Demolition begins on controversial Ewalt House in Lawrenceville
After several months of back-and-forth, the long-disputed fate of Lawrenceville’s Ewalt House has been decided. Demolition began Wednesday.
Beth Rupert, one of the home’s owners, said demolition was a relief — with the building in disrepair, she said she feared the liability and safety of leaving the house standing.
“It’s bittersweet for us,” she said.
Many community members in Lawrenceville were sad to see the 186-year-old house come down. The Greek Revival-style building was built for Samuel Ewalt, a sheriff, assemblyman and landowner in the area. It was one of few pre-Civil War area houses left in the city, and one of the last of its kind in fast-developing Lawrenceville. Some see the loss of the house as a loss of character in the neighborhood.
“I feel so rattled right now,” said Reagan West-Whitman, a Lawrenceville resident who passed by the house while she was out grocery shopping.

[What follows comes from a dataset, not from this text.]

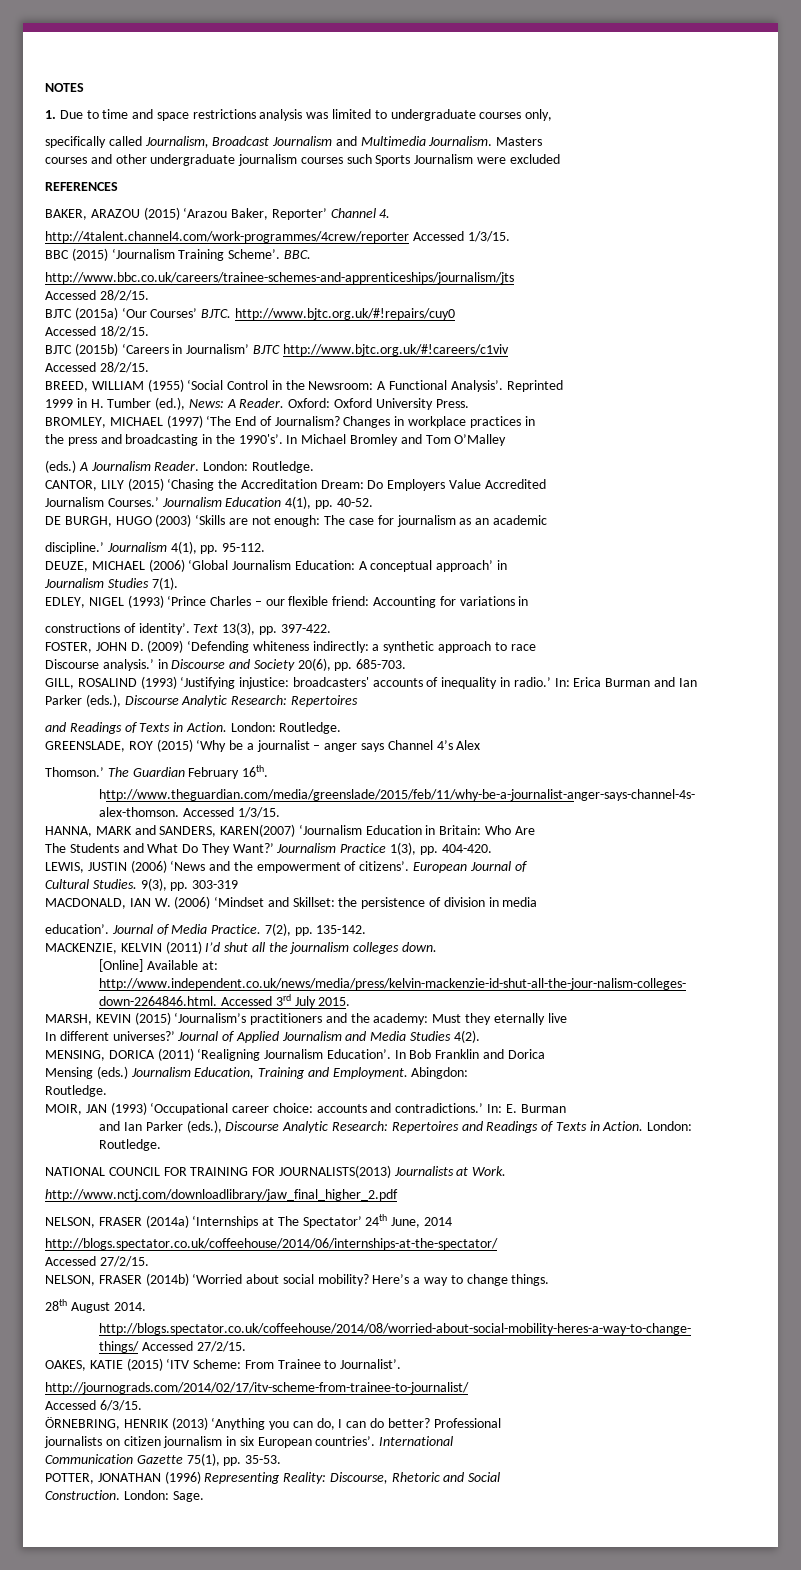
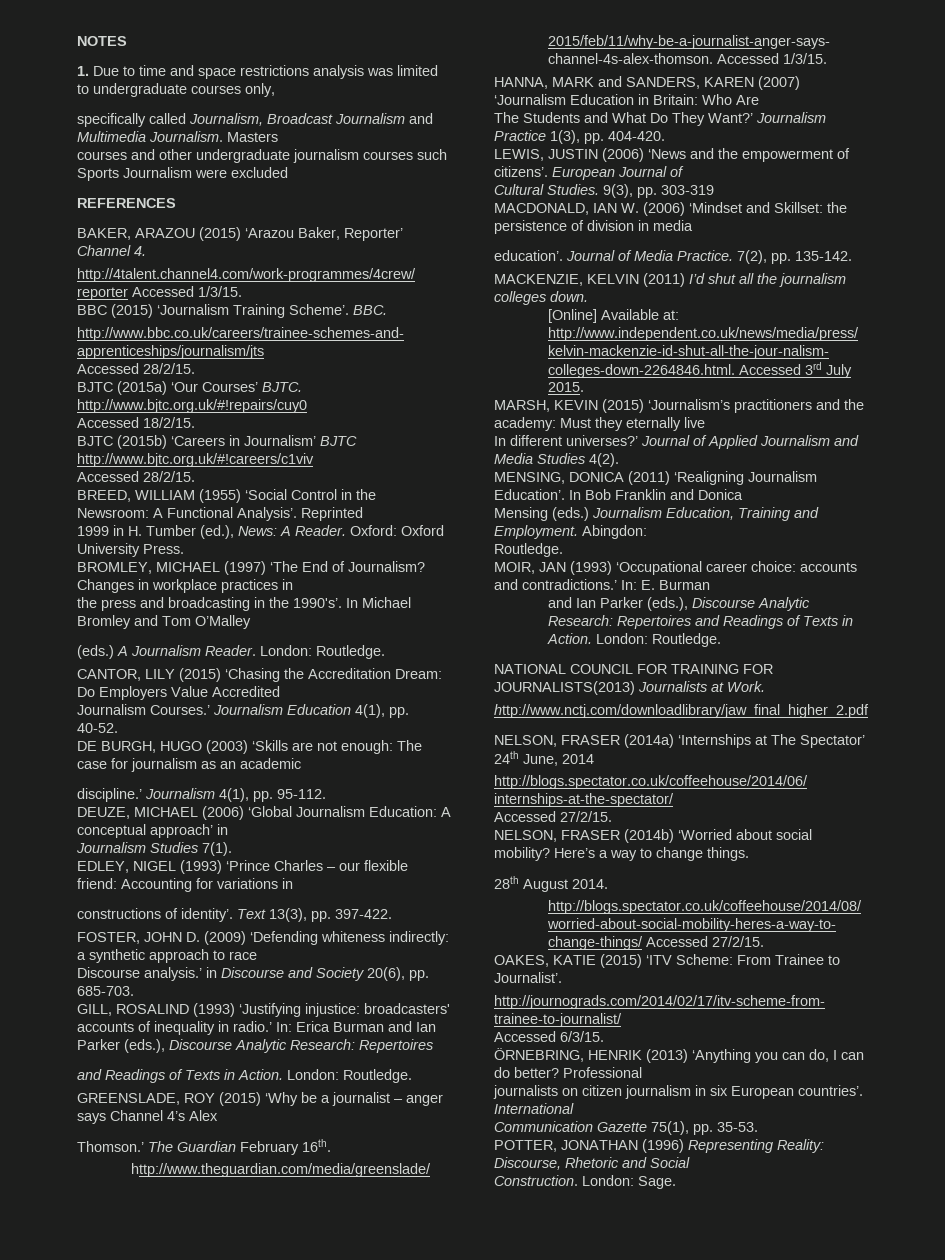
[220,824,296,837] KAREN(2007) -> [704,76,800,90] KAREN (2007)
[108,1050,155,1059] DORICA -> [569,472,624,482] DONICA
[507,1049,545,1059] Dorica -> [698,489,743,500] Donica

She said she didn’t know the demolition was happening Wednesday, and it took her by surprise.
Demolition like this, she said, is “flat-out destroying Lawrenceville.”
The disagreement leading up to Wednesday was long and nuanced. The Ruperts had intended to demolish the house and sell the property to a development firm, Duncan Ventures, last year. Beth Rupert said the house, which sat vacant, was too expensive for the Hampton-based family to maintain. She described myriad damages and disrepairs.
Their plans were put on hold when Lawrenceville Stakeholders, a community advocacy group, nominated the house for a historical designation and contested the variances approved to Duncan Ventures, which planned to build five townhouses on the land. Lawrenceville architects Bill and Jill Joyce testified in court that the house could still be saved — they said rehabilitation and repairs were feasible, according to court documents.
Pittsburgh’s Historical Commission and Planning Commission both recommended the home’s historical designation. But the vote was delayed by City Council and the bill was later withdrawn altogether.
City Councilwoman Deb Gross, who represents Lawrenceville, said it was “discouraging and disappointing” the council didn’t achieve the historical designation.
“It’s really heartbreaking to see such a significant part of the neighborhood history just be turned into garbage like this,” Gross said. “We should have been able to save it.”
Community advocacy groups Lawrenceville United and the Lawrenceville Corporation said in a joint statement that the demolition is an “unfortunate example” of development pressures and extraction of wealth in the neighborhood.
“As one of the oldest standing homes in the community and a contributing property to Lawrenceville’s designation on the National Registry of Historic Places, the home carried a lot of our neighborhood’s history, including the legacy of racism and slavery, and the ongoing connection to the forces of gentrification, displacement, and erasure we see today,” the statement reads. “We can imagine a different outcome for this property where those legacies could be meaningfully grappled with and actually repaired.”
“We hope the owners, who repeatedly invoked the Black Lives Matter movement in their arguments against the preservation of the home, address how this outcome and their profits will benefit the descendants of the human beings Samuel Ewalt owned as slaves, or Black residents impacted by centuries of racism,” the statement said.
During the debate over the house, Beth Rupert cited Ewalt’s history as a slaveholder, pointing to his appearance on a University of Pittsburgh database of slaveholders in the region. “We should not have that house stay up to glorify a corrupt slave owner,” she has said.
Rupert said her family has been criticized throughout the legal proceedings of the past few months. She maintains they have personal connections to the home and would have preserved it if they were financially able. She said her efforts to work with community advocates to find a solution or find a buyer with fair market price were unsuccessful.
“There has to be a balance of homeowners and the community coming together,” she said. “It wouldn’t have ended the way it did.”
Rupert describes the issue as a family matter.
“There’s no empathy,” she said. “We did the best we could in what we did for our family.”
Gross said community members have strong neighborhood and family connections to the site, too. It was once home to the architect Charles Bickel and was once used as a social hall to a Polish-American organization. Now, standing in front of the demolition site, she said it’s a “half-gone pile of pieces.”
“It’s hard to relay that to people whose neighborhoods aren’t under such intense change,” Gross said. “In Lawrenceville, most people have really had enough. It’s really hard to lose this much so quickly.”